Comments on: Dan Kaminsky & Kevin Mitnick Hacked

By: Bogwitch

Bogwitch — Tue, 11 Aug 2009 11:40:10 +0000

I’ve got to agree with Morgan on this one. By far the easiest way to get behind a firewall is to abuse the wetware – the human – behind it. Either by redirecting to a malicious site or emailing a custom trojan.

There is always the possibility to find a o-day in the firewall, where a malformed packet causes the firewall to barf and fall over in an open state, but that’s pretty unlikely, the leaks are usually from within.

Also, there is the risk of information leaking from your system via other channels, assuming it’s worth an attackers effort – Google ‘tempest’

By: Morgan Storey

Morgan Storey — Mon, 10 Aug 2009 08:04:36 +0000

@Null: there could still be an 0-day in something you are using or the easiest target you, they could simply social engineer you to go to a site that drive by downloads something that then makes a connection out to them through your pfsense firewall. Nothing is unhackable, even un connected boxes have theoretical hacks bury it in concrete or destory it if you don’t want it to leak.

By: id

id — Sat, 08 Aug 2009 21:50:29 +0000

“No one has ANY idea how long they

By: Jeff Price

Jeff Price — Wed, 05 Aug 2009 16:42:47 +0000

Is that really all that impressive? Mitnick’s strong points were Social Engineering and Buffer Overflows. Does it really surprise you? This isn’t the first time he’s been hacked.

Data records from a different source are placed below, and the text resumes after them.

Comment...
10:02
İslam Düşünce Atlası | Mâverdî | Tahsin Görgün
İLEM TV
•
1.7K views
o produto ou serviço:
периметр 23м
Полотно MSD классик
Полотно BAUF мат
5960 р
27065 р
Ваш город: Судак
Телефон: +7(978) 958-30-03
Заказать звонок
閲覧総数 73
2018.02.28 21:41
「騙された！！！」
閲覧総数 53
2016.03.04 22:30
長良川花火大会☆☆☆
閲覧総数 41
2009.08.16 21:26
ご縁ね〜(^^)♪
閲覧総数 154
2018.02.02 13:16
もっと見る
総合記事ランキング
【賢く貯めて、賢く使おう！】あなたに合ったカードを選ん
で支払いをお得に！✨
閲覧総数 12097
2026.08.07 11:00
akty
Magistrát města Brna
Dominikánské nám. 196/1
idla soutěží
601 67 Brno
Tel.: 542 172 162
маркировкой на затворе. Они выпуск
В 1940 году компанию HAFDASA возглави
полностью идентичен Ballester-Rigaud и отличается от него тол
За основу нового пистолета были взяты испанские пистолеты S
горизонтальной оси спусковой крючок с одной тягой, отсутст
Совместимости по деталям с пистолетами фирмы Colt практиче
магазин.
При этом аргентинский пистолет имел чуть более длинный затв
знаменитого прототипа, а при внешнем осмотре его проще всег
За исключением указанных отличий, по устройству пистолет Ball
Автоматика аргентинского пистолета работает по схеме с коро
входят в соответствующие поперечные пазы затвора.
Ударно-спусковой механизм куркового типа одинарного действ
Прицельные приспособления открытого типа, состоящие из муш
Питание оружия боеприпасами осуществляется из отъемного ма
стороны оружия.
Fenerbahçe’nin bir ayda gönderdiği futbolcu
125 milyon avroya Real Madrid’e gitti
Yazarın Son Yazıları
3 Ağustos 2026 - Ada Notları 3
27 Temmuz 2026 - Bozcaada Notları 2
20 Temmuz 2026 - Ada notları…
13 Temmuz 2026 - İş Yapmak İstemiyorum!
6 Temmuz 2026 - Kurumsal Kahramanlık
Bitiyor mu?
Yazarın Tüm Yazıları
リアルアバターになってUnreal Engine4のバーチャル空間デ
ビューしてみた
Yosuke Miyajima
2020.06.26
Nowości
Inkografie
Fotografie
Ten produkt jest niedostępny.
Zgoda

Hes even said too that there if no fool proof security, repeatedly in his books.

By: lol @ null

lol @ null — Tue, 04 Aug 2009 22:36:54 +0000

@ null
if the server does not accept connections on any ports. then no.

By: katphyte

katphyte — Tue, 04 Aug 2009 19:53:45 +0000

This just validates the fact that if you want something to stay secure, don’t ever put it on the web. And it’s more than just a little freaky when you think about the fact that the h ackers behind it probably did it just to see if they could. So what would a malicious attacker who is out for blood do?

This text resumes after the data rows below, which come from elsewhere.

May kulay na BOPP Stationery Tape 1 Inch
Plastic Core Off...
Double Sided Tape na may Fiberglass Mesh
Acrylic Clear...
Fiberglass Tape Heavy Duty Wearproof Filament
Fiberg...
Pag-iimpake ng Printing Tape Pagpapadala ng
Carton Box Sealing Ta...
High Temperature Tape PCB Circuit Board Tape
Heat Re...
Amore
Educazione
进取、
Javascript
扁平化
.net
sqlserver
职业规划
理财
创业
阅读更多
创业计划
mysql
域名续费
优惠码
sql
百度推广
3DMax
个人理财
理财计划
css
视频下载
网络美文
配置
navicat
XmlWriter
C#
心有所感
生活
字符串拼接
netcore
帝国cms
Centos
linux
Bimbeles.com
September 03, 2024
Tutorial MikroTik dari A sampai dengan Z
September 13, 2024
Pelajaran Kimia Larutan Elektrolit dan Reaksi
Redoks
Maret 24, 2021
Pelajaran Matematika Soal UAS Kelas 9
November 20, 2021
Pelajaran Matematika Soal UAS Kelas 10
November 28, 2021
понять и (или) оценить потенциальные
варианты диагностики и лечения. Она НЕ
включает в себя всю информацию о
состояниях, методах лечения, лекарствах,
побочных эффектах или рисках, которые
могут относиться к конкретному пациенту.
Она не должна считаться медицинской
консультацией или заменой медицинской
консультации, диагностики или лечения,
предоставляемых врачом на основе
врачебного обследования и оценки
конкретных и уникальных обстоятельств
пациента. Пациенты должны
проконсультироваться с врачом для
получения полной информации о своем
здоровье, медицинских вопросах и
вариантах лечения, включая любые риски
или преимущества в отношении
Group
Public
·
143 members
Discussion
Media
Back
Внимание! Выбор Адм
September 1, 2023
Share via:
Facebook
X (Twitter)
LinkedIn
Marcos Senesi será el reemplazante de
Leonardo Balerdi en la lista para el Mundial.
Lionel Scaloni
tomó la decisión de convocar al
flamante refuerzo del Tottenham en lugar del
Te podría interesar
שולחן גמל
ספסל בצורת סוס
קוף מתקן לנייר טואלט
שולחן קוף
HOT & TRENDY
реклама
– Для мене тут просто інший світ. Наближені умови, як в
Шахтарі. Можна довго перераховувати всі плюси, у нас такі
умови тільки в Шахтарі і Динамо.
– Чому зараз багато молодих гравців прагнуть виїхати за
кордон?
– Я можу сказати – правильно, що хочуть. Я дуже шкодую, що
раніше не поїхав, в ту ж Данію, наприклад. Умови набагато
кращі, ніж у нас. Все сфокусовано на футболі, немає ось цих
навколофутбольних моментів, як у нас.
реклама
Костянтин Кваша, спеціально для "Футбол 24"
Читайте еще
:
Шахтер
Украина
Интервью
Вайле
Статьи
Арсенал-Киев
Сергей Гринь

I’ll be the first one to say that no matter how much you know, there’s someone out there who knows more. Too much confidence in yourself can make you forget that you’re really just as vulnerable as the next person.

By: null

null — Tue, 04 Aug 2009 15:39:27 +0000

can “they” hack a pfsense or openbsd router without open ports? just for web surfing, without servers listening?
this is not a chalenge, it is just a question…

By: SpiderM@N

SpiderM@N — Tue, 04 Aug 2009 14:57:02 +0000

By: Sploo

Sploo — Tue, 04 Aug 2009 05:52:45 +0000

Yes, i believe they CAN be that hidden.

By: Black of Hat

Black of Hat — Tue, 04 Aug 2009 05:26:52 +0000

So who is this Zero For Owned group? I have read two of their zines. But there seems to be a lack of information about the group itself. Surely they can’t be that well hideen underground.